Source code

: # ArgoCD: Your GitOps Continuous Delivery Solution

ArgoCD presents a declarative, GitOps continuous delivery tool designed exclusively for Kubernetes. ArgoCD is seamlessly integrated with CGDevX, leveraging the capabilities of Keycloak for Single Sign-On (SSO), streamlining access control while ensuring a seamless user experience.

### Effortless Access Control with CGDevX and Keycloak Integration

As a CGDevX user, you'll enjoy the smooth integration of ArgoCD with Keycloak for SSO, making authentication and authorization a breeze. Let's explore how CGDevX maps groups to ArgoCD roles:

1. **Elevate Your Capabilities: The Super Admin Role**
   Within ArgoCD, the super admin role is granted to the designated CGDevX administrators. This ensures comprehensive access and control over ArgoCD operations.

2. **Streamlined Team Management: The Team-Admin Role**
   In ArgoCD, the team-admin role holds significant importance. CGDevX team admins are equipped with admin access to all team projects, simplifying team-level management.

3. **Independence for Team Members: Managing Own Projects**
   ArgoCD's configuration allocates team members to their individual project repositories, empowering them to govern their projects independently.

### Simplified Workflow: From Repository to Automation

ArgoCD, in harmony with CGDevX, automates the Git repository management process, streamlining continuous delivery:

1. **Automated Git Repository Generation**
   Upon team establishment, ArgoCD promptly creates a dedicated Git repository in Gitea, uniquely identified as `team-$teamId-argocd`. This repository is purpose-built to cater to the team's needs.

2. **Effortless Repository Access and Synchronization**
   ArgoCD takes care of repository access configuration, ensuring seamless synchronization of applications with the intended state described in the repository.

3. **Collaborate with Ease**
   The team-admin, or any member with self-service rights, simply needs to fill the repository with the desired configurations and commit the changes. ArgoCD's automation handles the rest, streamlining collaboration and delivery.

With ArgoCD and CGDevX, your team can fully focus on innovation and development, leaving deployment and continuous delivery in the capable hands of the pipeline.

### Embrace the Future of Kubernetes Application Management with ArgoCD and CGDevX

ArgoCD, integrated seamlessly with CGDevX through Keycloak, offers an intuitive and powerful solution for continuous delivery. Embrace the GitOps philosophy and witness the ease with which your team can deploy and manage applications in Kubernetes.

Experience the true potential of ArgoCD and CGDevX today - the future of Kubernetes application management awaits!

▶ **WHAT YOU ARE ASKED TO DO**: Retype each of the rows above character for character.

▶ **RESPONSE TO THIS TASK**:
Source code

: # ArgoCD: Your GitOps Continuous Delivery Solution

ArgoCD presents a declarative, GitOps continuous delivery tool designed exclusively for Kubernetes. ArgoCD is seamlessly integrated with CGDevX, leveraging the capabilities of Keycloak for Single Sign-On (SSO), streamlining access control while ensuring a seamless user experience.

### Effortless Access Control with CGDevX and Keycloak Integration

As a CGDevX user, you'll enjoy the smooth integration of ArgoCD with Keycloak for SSO, making authentication and authorization a breeze. Let's explore how CGDevX maps groups to ArgoCD roles:

1. **Elevate Your Capabilities: The Super Admin Role**
   Within ArgoCD, the super admin role is granted to the designated CGDevX administrators. This ensures comprehensive access and control over ArgoCD operations.

2. **Streamlined Team Management: The Team-Admin Role**
   In ArgoCD, the team-admin role holds significant importance. CGDevX team admins are equipped with admin access to all team projects, simplifying team-level management.

3. **Independence for Team Members: Managing Own Projects**
   ArgoCD's configuration allocates team members to their individual project repositories, empowering them to govern their projects independently.

### Simplified Workflow: From Repository to Automation

ArgoCD, in harmony with CGDevX, automates the Git repository management process, streamlining continuous delivery:

1. **Automated Git Repository Generation**
   Upon team establishment, ArgoCD promptly creates a dedicated Git repository in Gitea, uniquely identified as `team-$teamId-argocd`. This repository is purpose-built to cater to the team's needs.

2. **Effortless Repository Access and Synchronization**
   ArgoCD takes care of repository access configuration, ensuring seamless synchronization of applications with the intended state described in the repository.

3. **Collaborate with Ease**
   The team-admin, or any member with self-service rights, simply needs to fill the repository with the desired configurations and commit the changes. ArgoCD's automation handles the rest, streamlining collaboration and delivery.

With ArgoCD and CGDevX, your team can fully focus on innovation and development, leaving deployment and continuous delivery in the capable hands of the pipeline.

### Embrace the Future of Kubernetes Application Management with ArgoCD and CGDevX

ArgoCD, integrated seamlessly with CGDevX through Keycloak, offers an intuitive and powerful solution for continuous delivery. Embrace the GitOps philosophy and witness the ease with which your team can deploy and manage applications in Kubernetes.

Experience the true potential of ArgoCD and CGDevX today - the future of Kubernetes application management awaits!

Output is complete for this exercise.